**Study text:**

>>>>>

Every cloud has a silver lining. Most of our bankruptcy posts focus on the silver lining of bankruptcy. But this one focuses on the cloud. Unfortunately, to use another metaphor, some people make a mountain out of a molehill. Bankruptcy-phobia, irrational fear of filing bankruptcy, is a real thing.

To be certain, there are some downsides to filing bankruptcy. It is irresponsible and dishonest for an Athens, GA bankruptcy lawyer to ignore them. Good attorneys openly discuss the pros and cons of all legal options. Good attorneys also know how to minimize the cons, as outlined below.

Loss of Credit Cards

Most people file bankruptcy due to a disaster-related cash crunch. That disaster is usually divorce, job loss, economic downturn, or illness. These people often depend on their credit cards to pay bills and buy food.

All credit card companies are plugged into the internet, and most of them are plugged into the bankruptcy PACER (Public Access to Court Electronic Records) system. When debtors file bankruptcy, creditors immediately find out. Generally, creditors immediately turn off the debtor’s credit cards. Debtors usually have no idea this happened until they use the card.

To avoid this outcome, many Athens, GA bankruptcy lawyers reach out to credit card companies before the filing. Many credit card companies are willing to keep the account active if attorneys assure them a reaffirmation agreement is forthcoming. If the company refuses to negotiate, there are plenty of other banks that will.

Credit Score Adverse Impact

Most people see a 50 to 100-point drop when they file bankruptcy. Unless the debtor takes some proactive steps, this score usually doesn’t move up until the bankruptcy filing falls off the credit report. Even when that happens, the score might not improve much.

Some credit-rebuilding steps we recommend include obtaining a credit card to show responsible credit use. We also advise most clients to make thirteen payments a year instead of twelve on secured debts, like home mortgage payments.

Problems Obtaining Loans

As mentioned above, some lenders flatly refuse to work with people with bankruptcies on their credit records. Other lenders prefer to work with these individuals. Post-bankruptcy loans are high-risk loans. As a result, banks charge higher interest rates and make more money.

The Athens bankruptcy lawyers at Morgan & Morgan have professional relationships with certain banks who work with former bankruptcy debtors. So, when you need to borrow money, we point you in the right direction.

<<<<<

**Directive 1:**
Answer these questions about the bankruptcy text:
(a) How many points do most people's credit scores drop when they file bankruptcy?
(b) What does PACER stand for?
(c) How many payments a year on secured debts are most clients advised to make?
**Directive 2:**
Reproduce the passage of the bankruptcy text between "Every cloud has" and "a real thing.", inclusive.

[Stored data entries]
>>>>>

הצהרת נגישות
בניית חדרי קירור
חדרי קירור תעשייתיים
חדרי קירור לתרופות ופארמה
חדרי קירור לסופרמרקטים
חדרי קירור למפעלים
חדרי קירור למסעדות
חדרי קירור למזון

<<<<<
>>>>>

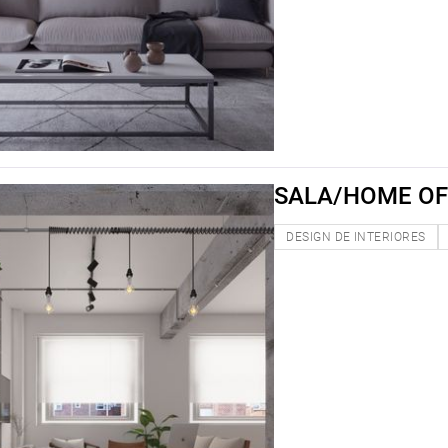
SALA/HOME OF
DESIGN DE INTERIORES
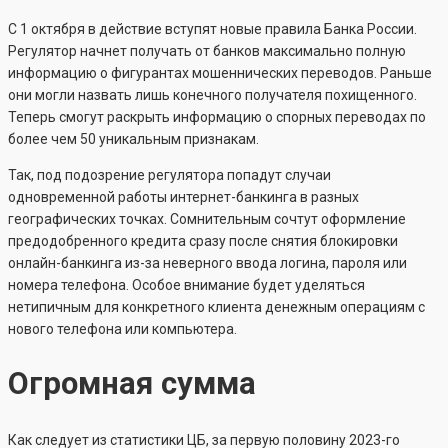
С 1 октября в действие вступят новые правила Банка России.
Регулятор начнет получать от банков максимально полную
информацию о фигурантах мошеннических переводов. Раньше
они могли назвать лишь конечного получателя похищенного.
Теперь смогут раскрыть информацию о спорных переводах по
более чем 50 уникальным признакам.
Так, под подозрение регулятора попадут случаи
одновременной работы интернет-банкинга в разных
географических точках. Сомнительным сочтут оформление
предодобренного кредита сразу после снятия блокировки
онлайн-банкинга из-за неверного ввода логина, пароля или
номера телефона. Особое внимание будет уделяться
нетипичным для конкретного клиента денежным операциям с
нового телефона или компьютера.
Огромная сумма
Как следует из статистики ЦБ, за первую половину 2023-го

<<<<<
>>>>>

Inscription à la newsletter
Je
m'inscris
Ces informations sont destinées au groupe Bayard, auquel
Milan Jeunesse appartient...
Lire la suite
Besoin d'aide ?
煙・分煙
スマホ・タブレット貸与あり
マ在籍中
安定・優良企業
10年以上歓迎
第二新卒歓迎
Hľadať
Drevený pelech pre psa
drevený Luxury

<<<<<

**Response box 1:**
(a) 50 to 100 points
(b) Public Access to Court Electronic Records
(c) Thirteen

**Response box 2:**
Every cloud has a silver lining. Most of our bankruptcy posts focus on the silver lining of bankruptcy. But this one focuses on the cloud. Unfortunately, to use another metaphor, some people make a mountain out of a molehill. Bankruptcy-phobia, irrational fear of filing bankruptcy, is a real thing.